Venice upgrade tokenomics: API revenue will trigger VVV buyback and burn, DIEM supply raised to 40,000
Odaily AI infrastructure project Venice has announced an update to its VVV and DIEM tokenomics model, introducing a new programmatic buyback and burn mechanism, and gradually increasing the DIEM supply target from 38,000 to 40,000 tokens.
Venice stated that VVV is its core ecosystem asset, an ERC-20 token issued on the Base chain. After purchasing and staking VVV, users can earn rewards, unlock Venice Pro benefits, and mint DIEM. Previously, a portion of platform revenue was used for market buybacks and burning VVV.
This update first expands the sources for VVV burns.
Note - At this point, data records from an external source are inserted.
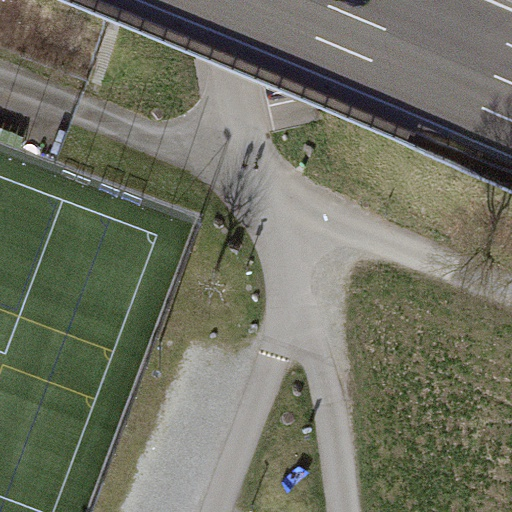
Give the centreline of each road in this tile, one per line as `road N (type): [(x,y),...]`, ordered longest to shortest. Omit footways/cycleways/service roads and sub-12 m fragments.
road 1 (track): [(277,217),(365,233),(511,292)]
road 2 (motorway): [(314,0),(511,83)]
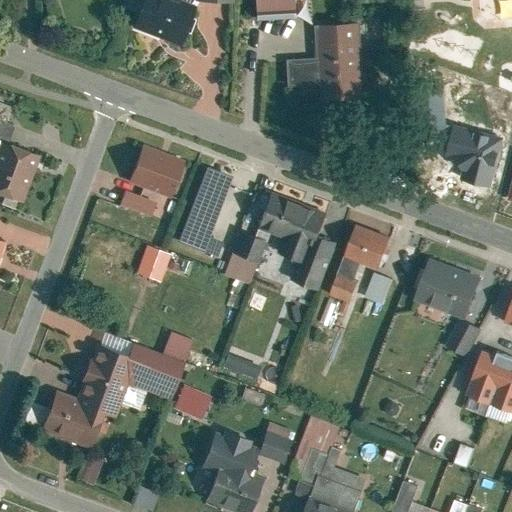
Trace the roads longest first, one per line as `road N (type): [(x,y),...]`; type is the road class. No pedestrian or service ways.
road 1 (tertiary): [(511,244),(100,91)]
road 2 (residential): [(100,91),(0,364)]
Previously, Venice had implemented an automated VVV buyback and burn mechanism through Pro, Pro+, and Max subscription revenue. Now, this mechanism will cover API credit purchases: for every $100 a user spends on Venice API credits, $5 will be used to purchase and burn VVV. This process will be executed automatically; as API usage grows, more VVV will be removed from circulation.
Venice stated that the new API burn mechanism will be tracked separately on the official burn page, displayed distinctly from the burn records generated by subscription revenue.
At the same time, Venice will adjust the DIEM supply target. DIEM is the second-generation token in the Venice ecosystem, used to provide access to AI model credits, with each DIEM corresponding to $1 in daily Venice AI credit.
DIEM can only be minted by staking and locking VVV. Users can utilize or sell these AI credits. Previously, the DIEM supply target had long been fixed at 38,000 tokens.
Starting August 3rd, this target will be gradually increased to 40,000 tokens, adding minting space for up to 2,000 new DIEM tokens for the market. Since each new DIEM requires locking more staked VVV, this will correspondingly increase the daily supply of AI API credits.
Venice noted that as the DIEM supply approaches the target, the mint rate will gradually increase. This supply target increase will provide users with greater minting capacity while maintaining the ecosystem's supply-demand mechanism.
This adjustment shows that Venice is strengthening its tokenomics circular economy through the path of 'growth in AI service demand → increase in API revenue → continuous VVV burns → ecosystem value capture'.